He's not the Prime Minister, but Jeremy Corbyn has proven that he might as well be

Corbyn's unwavering commitment to his principles and increasing support show Theresa May as a flighty, untrustworthy politician who has no business leading the country

Louis Staples
Sunday 25 June 2017 14:37
Support for the Labour leader at Glastonbury shows how far he’s come in the last year
Support for the Labour leader at Glastonbury shows how far he’s come in the last year

As the sun faded from the sky on Thursday night, a noise interrupted the humid, squelchy calm of the silent disco at Glastonbury Festival. It started with just one voice, but quickly grew into a thunderous roar. To the tune of “Seven Nation Army” by The White Stripes, hundreds of festivalgoers chanted: “Oh Je-rem-y Cor-byn.”

This year’s festival saw performances from the world’s most famous musicians, but the act on everyone’s lips is a 68-year old, brown suit-wearing socialist. Try as they might, the likes of Stormzy, Lorde and Radiohead simply couldn’t compete with Jeremy Corbyn.

This is a stark contrast to last year’s event, where the embattled Labour leader was forced to cancel his appearance following the shock Brexit vote. In the months that followed, Corbyn would see his approval rating fall to an all time low of minus 42 per cent.

Yet last week, a YouGov survey for The Times found that 35 per cent of respondents thought the Labour leader would make the country’s best leader. At 1 per cent ahead of Theresa May, this marks the first time that a Labour leader has polled ahead of a Conservative leader since 2008.

Jeremy Corbyn's first Glastonbury in 60 seconds

What makes this seismic shift even more remarkable is the speed at which it has taken place. In April, just 15 per cent of people picked Corbyn as the best leader, compared to 54 per cent for May. So why is supporting Corbyn suddenly even cooler than hating Coldplay?

It seems impossible to discuss the rise of Corbyn and the fall of May without mentioning the C-word (campaign) as his popularity has undoubtedly been boosted by her inadequacy.

Backlash to May’s out-of-touch manifesto led to the now infamous U-turn on the dementia tax. This shattered the carefully constructed narrative of May as a “strong and stable” leader and positioned her firmly within “nasty party” territory in the eyes of the public.

May then made her villainous image even worse by stating that she has “always been in favour” of fox hunting. After endless U-turns, it was nice to know that there is at least one thing that she has always supported, but fox hunting is widely considered to be barbaric and is opposed by 84 per cent of the public. This might not seem significant, but Facebook users shared more stories about fox hunting than Brexit during the campaign.

As May-bot began to short-circuit, bringing the entire Tory machine down with her, Labour’s hopeful manifesto inspired voters across the country. With May either running away from debates or “confessing” to running through fields of wheat, Corbyn was out meeting voters and listening to their concerns.

After failing to secure a majority, May’s cautious cabinet reshuffle only proved that she is in power, but not in charge. Astonishingly, she is still yet to secure a deal with 10 DUP MPs, which doesn’t exactly inspire confidence that she’ll be able to negotiate Brexit with 27 EU states. Such is her weakened position that May herself had to assert that she is “still in charge” during meetings with EU leaders this week. This isn’t strong or stable.

Part of leading the country is being able to guide a nation through periods of grief. In the face of tragedy, Corbyn has shown that actions speak louder than words by demanding funding for the emergency services – money that they were denied by May when she was Home Secretary. By embracing survivors, he hasn’t been afraid to show his human side. On the other hand, May’s clinical response to these events has failed to inspire public confidence. This is particularly damaging when competency is supposed to be your selling point.

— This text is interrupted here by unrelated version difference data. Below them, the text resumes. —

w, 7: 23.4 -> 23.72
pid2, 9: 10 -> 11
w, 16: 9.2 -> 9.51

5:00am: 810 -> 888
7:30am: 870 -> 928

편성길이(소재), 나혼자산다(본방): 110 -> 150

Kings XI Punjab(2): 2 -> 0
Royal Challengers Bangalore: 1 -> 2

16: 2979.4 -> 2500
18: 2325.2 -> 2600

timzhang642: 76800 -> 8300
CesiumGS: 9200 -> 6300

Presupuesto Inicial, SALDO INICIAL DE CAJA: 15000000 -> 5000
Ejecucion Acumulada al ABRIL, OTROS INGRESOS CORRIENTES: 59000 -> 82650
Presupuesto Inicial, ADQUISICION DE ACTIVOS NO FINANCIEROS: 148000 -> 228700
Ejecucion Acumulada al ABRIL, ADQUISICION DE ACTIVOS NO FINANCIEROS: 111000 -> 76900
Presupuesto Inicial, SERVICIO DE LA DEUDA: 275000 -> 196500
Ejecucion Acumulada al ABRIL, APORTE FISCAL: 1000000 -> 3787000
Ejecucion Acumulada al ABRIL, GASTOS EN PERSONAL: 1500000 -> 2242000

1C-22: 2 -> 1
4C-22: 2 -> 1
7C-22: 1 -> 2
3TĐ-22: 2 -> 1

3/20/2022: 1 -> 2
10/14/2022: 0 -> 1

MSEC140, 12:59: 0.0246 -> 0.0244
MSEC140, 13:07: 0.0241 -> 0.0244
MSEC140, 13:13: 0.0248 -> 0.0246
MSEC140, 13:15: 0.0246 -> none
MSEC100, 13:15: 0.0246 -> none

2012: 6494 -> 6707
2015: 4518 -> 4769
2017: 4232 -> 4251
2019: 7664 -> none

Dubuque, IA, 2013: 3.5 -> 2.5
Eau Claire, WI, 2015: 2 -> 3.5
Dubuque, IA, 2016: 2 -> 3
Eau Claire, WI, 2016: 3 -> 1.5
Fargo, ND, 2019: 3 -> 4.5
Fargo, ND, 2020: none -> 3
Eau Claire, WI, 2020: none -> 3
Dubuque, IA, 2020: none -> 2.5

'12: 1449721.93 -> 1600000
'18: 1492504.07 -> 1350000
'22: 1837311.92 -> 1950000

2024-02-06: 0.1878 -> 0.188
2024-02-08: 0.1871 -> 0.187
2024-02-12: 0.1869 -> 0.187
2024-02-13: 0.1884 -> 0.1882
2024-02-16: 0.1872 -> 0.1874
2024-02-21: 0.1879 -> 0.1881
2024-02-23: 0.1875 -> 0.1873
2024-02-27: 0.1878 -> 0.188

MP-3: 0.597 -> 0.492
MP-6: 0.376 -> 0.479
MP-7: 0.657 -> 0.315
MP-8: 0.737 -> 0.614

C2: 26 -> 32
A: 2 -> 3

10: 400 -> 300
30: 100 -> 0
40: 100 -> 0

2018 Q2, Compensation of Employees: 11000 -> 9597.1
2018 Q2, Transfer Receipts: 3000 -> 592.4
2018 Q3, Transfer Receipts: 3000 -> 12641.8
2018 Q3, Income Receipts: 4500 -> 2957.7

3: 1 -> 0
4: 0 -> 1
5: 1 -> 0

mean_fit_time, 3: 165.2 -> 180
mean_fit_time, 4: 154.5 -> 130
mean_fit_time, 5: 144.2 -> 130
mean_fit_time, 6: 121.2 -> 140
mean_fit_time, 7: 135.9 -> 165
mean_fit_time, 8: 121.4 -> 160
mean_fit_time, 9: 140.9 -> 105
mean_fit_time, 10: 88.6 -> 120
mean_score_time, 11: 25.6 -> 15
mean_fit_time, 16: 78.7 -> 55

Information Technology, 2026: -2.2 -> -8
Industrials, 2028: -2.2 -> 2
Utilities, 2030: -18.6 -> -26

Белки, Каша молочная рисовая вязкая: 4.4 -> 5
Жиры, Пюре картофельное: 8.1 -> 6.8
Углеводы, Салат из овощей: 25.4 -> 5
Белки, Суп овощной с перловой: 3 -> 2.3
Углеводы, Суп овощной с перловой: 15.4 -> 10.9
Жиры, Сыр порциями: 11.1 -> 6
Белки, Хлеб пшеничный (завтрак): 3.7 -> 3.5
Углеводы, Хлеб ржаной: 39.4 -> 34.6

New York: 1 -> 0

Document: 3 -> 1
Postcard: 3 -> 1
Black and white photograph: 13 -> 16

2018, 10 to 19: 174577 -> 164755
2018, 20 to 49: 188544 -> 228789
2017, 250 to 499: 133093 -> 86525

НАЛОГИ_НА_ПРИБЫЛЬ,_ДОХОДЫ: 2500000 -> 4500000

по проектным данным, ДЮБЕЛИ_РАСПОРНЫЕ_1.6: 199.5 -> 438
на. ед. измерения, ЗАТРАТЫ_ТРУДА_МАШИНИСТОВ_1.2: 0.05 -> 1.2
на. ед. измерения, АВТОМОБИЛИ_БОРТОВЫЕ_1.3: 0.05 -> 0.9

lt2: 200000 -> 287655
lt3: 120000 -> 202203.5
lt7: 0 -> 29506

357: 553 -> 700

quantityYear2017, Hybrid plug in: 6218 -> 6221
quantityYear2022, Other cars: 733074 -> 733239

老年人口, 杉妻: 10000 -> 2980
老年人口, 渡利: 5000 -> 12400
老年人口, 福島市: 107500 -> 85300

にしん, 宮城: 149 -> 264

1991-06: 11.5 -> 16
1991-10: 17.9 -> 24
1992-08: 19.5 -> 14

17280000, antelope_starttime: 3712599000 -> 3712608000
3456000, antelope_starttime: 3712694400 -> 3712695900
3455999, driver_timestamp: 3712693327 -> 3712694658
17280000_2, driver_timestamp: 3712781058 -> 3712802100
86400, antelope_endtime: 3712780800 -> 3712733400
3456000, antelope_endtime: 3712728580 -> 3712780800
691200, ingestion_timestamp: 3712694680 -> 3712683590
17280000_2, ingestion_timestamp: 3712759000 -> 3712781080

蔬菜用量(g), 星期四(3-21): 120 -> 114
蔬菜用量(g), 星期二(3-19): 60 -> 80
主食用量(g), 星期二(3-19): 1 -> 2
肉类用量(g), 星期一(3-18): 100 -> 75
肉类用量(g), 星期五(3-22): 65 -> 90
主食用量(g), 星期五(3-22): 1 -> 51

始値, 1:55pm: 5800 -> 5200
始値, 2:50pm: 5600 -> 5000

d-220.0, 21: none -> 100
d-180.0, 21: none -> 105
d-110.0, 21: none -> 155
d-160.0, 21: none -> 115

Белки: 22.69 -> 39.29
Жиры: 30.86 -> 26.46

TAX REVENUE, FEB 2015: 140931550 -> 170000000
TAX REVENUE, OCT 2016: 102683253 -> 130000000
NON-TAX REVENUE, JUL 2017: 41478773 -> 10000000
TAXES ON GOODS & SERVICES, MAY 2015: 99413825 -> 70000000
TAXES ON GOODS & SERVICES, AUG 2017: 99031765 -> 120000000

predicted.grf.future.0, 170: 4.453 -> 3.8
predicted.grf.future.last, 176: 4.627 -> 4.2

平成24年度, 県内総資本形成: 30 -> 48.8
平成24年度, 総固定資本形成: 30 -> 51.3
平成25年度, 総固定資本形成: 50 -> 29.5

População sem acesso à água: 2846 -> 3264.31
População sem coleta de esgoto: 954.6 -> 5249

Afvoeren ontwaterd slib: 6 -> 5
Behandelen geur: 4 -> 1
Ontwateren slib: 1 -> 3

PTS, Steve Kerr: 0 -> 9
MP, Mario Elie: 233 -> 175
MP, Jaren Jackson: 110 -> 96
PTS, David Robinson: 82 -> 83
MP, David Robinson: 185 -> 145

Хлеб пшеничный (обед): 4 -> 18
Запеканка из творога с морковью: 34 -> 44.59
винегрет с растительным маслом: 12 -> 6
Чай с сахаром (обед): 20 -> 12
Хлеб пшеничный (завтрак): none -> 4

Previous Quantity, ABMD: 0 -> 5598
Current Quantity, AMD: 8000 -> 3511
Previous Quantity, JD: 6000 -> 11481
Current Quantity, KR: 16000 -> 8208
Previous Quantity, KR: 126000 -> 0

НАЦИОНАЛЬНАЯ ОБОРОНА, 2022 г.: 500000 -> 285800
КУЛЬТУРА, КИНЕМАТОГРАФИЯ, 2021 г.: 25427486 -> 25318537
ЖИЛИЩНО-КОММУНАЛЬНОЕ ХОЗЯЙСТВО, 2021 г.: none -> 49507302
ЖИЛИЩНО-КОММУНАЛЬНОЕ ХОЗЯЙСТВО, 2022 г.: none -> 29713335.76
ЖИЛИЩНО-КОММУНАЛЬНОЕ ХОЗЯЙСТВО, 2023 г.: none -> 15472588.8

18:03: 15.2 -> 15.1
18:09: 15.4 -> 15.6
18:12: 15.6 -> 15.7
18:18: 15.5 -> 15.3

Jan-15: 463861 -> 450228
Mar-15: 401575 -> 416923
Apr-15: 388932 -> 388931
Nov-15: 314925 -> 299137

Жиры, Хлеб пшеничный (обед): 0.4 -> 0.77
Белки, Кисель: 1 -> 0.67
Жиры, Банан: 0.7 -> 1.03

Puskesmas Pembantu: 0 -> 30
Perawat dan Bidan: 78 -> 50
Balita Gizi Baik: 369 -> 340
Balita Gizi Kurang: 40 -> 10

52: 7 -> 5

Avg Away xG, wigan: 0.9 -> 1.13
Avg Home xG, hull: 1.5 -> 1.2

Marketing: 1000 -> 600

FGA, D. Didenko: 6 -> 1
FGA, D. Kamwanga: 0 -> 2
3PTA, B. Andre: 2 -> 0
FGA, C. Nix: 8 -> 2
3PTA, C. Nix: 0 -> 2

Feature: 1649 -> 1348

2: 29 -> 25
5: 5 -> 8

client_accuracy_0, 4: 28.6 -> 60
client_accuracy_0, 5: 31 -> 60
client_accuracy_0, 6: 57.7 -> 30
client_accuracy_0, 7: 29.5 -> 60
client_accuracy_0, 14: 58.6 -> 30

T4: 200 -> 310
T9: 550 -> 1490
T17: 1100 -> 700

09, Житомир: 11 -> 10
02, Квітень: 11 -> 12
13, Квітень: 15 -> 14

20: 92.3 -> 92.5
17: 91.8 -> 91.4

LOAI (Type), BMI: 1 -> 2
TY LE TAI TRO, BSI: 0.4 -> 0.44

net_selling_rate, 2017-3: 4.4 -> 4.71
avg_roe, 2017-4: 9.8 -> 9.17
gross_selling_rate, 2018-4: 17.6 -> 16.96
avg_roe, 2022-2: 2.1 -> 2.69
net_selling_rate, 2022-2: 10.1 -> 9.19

Unsurprisingly, virtually all key pledges from May’s disastrous election manifesto were absent from the Queen’s Speech. With his party united behind him in Parliament for the first time, Corbyn taunted the Tories for scrapping their manifesto. He lambasted the speech as a "threadbare legislative programme” from a government that has “run out of ideas”. As the Prime Minister squirmed, he looked like a leader.

Reports from Glastonbury suggest that Corbyn’s speech drew one of the festival’s biggest crowds. Whatever you think of him, the fact that any British politician can provoke this reaction is astounding. As the familiar chants of “Oh Je-rem-y Cor-byn” echo across the country, it’s clear that he has inspired so many to believe that a fairer world is possible.

Whether he has the keys to Number 10 or not, since the election, Corbyn has been prepared to offer strong leadership. To a growing number of people, he is already their leader. I only hope that he can live up to the hype.